In this section, we talked about what we found in our experiments. We see that a power-on attack has a very small effect but an observable effect on the RO and detector. This type of attack can affect the characteristics of the chip, but we cannot find any previous works showing this effect. We also noticed something important about freezing the clock signal. Among all the situations we tested, freezing had the biggest effect. This was mainly because of some aging effects, such as BTI. We also found that when we heat the RO, the ones with higher frequencies are affected more compared to those with lower frequencies. Moreover, it is interesting that whether we measure the RO’s frequency right after we start it or after 180 min, the results are similar. This means the effects are consistent over time.
According to our result and attack model described in
Section 3.3,
Table 5 presents a comprehensive overview of our attack model from the perspective of the attacker. It outlines three key attack scenarios, power-on, power-off, and clock-freezing, detailing the capabilities required by the attacker for each scenario, along with the corresponding setup procedures. Additionally, the table examines the effects of these attacks on the detector and RO, providing insights into potential security threats posed by each attack type. Through meticulous analysis, the table underscores the critical importance of understanding and mitigating vulnerabilities in integrated circuits to safeguard against malicious exploits.
6. Conclusions
The objective of our study was to evaluate the effects of heating and POTAs on digital circuits and the susceptibility of delay-based and RO detectors. These types of attacks can jeopardize chip security since POTAs cannot be detected by active mechanisms.
In the case of a detector safeguarding a secure component, an attacker can manipulate either the circuits or the detector’s features by injecting faults (on permanent electrical parameters: for instance, delay modifications) when the chip is turned off. If the detectors are altered, then the attacker can perform other attacks while being undetected. Our investigation has demonstrated that POTAs can impact circuitry and detectors, leading to an increase in false negatives.

───

→ **What to do**:
- a) In the passage on chip heating attacks, which of the tested situations had the biggest effect?
- b) Quote everything in the passage on chip heating attacks from "In the case" down to "in false negatives.".
The records are not needed for anything asked here.

───

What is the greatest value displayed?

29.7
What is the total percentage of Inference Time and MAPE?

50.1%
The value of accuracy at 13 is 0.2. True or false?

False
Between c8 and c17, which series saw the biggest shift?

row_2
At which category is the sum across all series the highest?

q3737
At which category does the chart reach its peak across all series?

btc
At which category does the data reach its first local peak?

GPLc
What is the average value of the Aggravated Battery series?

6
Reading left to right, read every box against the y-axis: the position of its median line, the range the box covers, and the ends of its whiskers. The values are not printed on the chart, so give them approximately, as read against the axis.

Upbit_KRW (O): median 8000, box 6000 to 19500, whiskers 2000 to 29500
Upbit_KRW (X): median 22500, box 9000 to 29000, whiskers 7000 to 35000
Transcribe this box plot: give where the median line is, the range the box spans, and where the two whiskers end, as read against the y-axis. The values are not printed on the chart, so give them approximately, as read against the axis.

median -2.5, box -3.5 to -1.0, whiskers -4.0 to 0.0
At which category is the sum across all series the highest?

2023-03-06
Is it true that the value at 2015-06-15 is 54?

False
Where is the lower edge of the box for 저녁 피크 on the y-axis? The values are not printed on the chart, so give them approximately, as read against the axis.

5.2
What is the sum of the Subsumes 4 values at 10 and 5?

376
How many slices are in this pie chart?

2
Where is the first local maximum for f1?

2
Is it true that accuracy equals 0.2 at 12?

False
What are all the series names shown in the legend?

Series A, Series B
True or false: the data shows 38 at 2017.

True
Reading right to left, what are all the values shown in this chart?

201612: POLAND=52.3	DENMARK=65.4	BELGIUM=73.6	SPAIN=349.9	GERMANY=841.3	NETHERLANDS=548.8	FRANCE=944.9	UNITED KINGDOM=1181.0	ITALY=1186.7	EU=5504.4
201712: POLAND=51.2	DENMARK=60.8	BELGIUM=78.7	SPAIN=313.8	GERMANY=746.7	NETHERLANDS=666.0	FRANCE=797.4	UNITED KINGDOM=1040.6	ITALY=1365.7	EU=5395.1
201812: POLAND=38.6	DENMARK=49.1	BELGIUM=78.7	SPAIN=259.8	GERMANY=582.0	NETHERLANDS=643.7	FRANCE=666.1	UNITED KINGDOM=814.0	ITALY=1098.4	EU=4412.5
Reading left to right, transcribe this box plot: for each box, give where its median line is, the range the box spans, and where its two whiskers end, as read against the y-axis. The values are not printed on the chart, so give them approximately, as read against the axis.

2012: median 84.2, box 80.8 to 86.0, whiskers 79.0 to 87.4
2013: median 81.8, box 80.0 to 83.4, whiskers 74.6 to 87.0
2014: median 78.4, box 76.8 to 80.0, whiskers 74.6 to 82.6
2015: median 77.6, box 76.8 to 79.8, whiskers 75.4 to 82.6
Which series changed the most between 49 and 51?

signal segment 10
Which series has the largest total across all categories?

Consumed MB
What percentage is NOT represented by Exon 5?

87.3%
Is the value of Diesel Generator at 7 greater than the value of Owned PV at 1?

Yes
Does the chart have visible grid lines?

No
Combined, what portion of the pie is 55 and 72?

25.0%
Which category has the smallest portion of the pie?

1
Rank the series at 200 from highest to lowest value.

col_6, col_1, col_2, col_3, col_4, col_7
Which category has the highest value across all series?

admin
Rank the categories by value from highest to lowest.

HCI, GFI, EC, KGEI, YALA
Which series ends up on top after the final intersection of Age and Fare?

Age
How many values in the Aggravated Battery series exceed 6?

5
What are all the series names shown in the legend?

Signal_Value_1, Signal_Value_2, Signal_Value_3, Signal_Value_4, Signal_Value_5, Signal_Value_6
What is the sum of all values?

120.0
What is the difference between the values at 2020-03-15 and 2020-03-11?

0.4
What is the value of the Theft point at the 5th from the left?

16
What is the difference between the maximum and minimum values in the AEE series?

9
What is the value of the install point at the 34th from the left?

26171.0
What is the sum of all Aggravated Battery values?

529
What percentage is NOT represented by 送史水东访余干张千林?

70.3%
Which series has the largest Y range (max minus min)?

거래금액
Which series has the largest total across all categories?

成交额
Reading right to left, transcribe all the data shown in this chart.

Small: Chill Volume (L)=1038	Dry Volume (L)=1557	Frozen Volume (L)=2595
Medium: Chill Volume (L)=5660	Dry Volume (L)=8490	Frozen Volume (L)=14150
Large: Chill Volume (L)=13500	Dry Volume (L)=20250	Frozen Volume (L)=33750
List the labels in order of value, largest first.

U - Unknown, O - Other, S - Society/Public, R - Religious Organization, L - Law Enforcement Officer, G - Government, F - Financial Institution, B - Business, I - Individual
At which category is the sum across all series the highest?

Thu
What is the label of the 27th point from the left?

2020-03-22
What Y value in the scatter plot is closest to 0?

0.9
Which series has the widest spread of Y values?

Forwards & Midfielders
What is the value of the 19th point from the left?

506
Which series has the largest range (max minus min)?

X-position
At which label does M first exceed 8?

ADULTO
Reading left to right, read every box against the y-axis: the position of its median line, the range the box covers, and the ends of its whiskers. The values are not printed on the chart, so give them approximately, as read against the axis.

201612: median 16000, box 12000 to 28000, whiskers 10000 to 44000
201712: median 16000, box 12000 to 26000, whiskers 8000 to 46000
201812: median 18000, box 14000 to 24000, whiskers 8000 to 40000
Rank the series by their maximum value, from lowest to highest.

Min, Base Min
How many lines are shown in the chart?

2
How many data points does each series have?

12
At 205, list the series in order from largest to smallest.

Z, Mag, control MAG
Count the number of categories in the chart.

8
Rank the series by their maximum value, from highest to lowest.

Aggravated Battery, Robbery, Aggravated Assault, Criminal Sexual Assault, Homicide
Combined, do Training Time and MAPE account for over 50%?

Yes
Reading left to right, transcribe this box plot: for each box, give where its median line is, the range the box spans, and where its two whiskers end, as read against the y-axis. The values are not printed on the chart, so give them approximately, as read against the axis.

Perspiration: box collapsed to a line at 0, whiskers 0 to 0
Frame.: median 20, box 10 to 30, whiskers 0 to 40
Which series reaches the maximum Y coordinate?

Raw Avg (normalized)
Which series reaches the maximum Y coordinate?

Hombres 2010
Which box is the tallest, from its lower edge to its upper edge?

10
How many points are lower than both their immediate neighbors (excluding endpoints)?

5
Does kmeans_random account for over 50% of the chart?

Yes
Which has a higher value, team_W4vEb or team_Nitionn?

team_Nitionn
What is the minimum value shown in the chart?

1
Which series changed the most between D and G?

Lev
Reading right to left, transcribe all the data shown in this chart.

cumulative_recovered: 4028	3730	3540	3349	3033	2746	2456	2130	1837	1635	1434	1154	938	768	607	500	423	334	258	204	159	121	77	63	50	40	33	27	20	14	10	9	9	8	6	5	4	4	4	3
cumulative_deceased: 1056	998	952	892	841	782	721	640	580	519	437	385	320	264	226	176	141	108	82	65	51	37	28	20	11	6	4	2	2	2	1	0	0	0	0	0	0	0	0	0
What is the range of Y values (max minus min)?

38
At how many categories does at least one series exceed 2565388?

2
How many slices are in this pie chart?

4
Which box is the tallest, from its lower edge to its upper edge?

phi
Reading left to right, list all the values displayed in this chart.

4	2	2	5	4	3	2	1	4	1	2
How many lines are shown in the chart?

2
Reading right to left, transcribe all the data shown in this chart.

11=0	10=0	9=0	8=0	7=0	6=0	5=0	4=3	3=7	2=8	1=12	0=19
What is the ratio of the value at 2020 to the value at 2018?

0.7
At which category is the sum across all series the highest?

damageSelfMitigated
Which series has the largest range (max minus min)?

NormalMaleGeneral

───

→ **Numbered responses**:
- a) Freezing the clock signal had the biggest effect.

- b)
In the case of a detector safeguarding a secure component, an attacker can manipulate either the circuits or the detector’s features by injecting faults (on permanent electrical parameters: for instance, delay modifications) when the chip is turned off. If the detectors are altered, then the attacker can perform other attacks while being undetected. Our investigation has demonstrated that POTAs can impact circuitry and detectors, leading to an increase in false negatives.